PROMPT: Look through the listing and report every line that has "pinky" in it.

DATA FOR ANALYSIS:
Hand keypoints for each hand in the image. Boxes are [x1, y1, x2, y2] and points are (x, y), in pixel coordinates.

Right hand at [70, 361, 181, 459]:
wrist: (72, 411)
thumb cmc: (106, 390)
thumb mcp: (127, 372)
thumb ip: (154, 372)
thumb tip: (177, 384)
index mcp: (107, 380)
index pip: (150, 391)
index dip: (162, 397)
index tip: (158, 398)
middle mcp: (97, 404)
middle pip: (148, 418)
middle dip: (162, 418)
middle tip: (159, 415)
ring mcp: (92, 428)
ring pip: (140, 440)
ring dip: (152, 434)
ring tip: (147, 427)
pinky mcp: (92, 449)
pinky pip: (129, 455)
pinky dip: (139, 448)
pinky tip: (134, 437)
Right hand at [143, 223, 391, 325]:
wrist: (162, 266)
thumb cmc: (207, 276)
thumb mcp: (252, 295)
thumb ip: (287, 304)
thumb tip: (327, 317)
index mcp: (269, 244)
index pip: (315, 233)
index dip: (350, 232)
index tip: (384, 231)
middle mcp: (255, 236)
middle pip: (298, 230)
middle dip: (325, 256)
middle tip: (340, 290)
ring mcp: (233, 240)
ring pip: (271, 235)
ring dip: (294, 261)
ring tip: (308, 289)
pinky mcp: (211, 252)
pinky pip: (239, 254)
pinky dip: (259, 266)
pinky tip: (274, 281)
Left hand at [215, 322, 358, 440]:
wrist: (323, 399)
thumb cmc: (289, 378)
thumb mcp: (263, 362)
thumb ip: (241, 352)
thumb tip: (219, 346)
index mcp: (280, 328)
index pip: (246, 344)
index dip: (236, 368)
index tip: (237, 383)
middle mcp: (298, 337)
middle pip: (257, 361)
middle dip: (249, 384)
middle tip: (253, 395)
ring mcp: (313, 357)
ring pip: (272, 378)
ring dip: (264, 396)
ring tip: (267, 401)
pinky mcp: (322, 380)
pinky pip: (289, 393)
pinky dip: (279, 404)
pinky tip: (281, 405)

PROBLEM SOLUTION:
pinky mcp: (92, 449)
pinky pip: (129, 455)
pinky dip: (139, 448)
pinky tip: (134, 437)
pinky mcp: (211, 252)
pinky pip: (239, 254)
pinky dip: (259, 266)
pinky tip: (274, 281)
pinky mcp: (322, 380)
pinky pip: (289, 393)
pinky dip: (279, 404)
pinky tip: (281, 405)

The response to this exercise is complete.